Judas Repentant, Returning the Thirty Pieces of Silver, 1629 by Rembrandt
The story of the repentant Judas is told in the Gospel of Saint Matthew (27:3-5). Overcome by remorse following his betrayal of Christ, Judas returns to the Temple to give back the 30 pieces of silver he has received in payment. Rembrandt shows the moment when the repentant Judas is kneeling in front of the chief priests and the elders with the pieces of silver strewn across the floor. The High Priest, however, immediately turns away from Judas and distances himself and the other priests from any involvement ('What is that to us? See thou to that'). Seventeenth-century depictions of Judas are extremely rare because of the overwhelming disrepute in which his character was held, yet precedents for the iconographic tradition of the subject of the return of the pieces of silver can be found as far back as the Middle Ages.

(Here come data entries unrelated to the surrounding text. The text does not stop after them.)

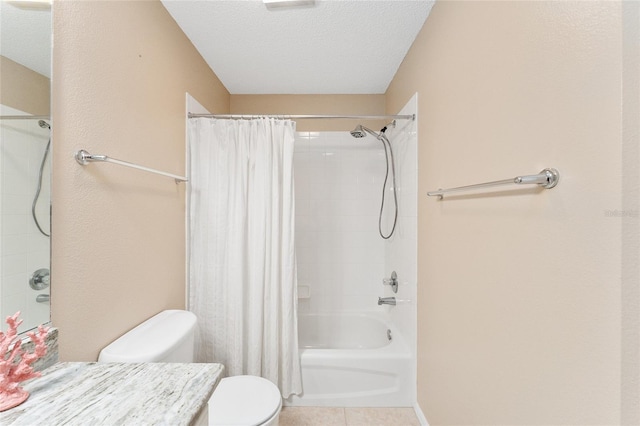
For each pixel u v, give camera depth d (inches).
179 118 63.9
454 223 48.5
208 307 68.3
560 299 26.8
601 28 22.8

Usually found in architectural decorations, these images were often combined with gruesome images of Judas's death. After the fourteenth century, however, the subject all but disappeared. In Rembrandt's time the story of Judas's repentance seems to reappear for the first time in a woodcut bible illustration by Christoph Murrer of about 1600, and there are a few further isolated instances of seventeenth-century illustrations of the story of Judas, though many of these post-date the present painting.
It is not clear where Rembrandt may have found the inspiration for the scene in this painting, but it is worth bearing in mind that he, much like his teacher Pieter Lastman and the other artists belonging to the generation immediately before Rembrandt, the so-called Pre-Rembrandtists, frequently developed new pictorial solutions for otherwise rarely depicted biblical subjects.